Input records:
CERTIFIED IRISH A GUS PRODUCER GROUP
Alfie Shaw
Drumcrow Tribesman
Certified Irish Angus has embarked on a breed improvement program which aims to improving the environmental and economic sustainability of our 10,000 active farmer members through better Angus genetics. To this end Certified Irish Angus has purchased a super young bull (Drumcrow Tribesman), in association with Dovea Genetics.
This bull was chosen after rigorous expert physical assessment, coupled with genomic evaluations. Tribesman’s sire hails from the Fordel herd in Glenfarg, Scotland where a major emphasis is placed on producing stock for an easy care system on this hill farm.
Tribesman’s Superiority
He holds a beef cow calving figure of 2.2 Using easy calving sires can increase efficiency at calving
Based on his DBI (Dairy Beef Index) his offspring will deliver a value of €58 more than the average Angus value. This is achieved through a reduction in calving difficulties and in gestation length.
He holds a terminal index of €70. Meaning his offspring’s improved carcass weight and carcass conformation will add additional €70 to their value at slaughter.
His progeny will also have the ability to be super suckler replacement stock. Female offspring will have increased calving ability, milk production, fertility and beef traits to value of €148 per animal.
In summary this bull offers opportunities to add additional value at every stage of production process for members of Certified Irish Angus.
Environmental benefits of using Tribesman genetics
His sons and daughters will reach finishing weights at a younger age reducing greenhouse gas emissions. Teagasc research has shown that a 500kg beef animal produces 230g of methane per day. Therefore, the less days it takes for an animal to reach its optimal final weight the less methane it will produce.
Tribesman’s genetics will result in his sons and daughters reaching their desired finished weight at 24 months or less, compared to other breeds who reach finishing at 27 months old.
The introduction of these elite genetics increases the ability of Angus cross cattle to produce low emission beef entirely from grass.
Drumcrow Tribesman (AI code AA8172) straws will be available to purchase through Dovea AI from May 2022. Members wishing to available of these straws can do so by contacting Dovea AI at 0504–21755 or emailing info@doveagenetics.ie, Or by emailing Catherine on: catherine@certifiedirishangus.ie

Exercise aim: Once you reach the line containing "Certified Irish Angus has embarked", include it and stop; until then, reproduce each line of the listing from its start exactly.

Task answer:
CERTIFIED IRISH A GUS PRODUCER GROUP
Alfie Shaw
Drumcrow Tribesman
Certified Irish Angus has embarked on a breed improvement program which aims to improving the environmental and economic sustainability of our 10,000 active farmer members through better Angus genetics. To this end Certified Irish Angus has purchased a super young bull (Drumcrow Tribesman), in association with Dovea Genetics.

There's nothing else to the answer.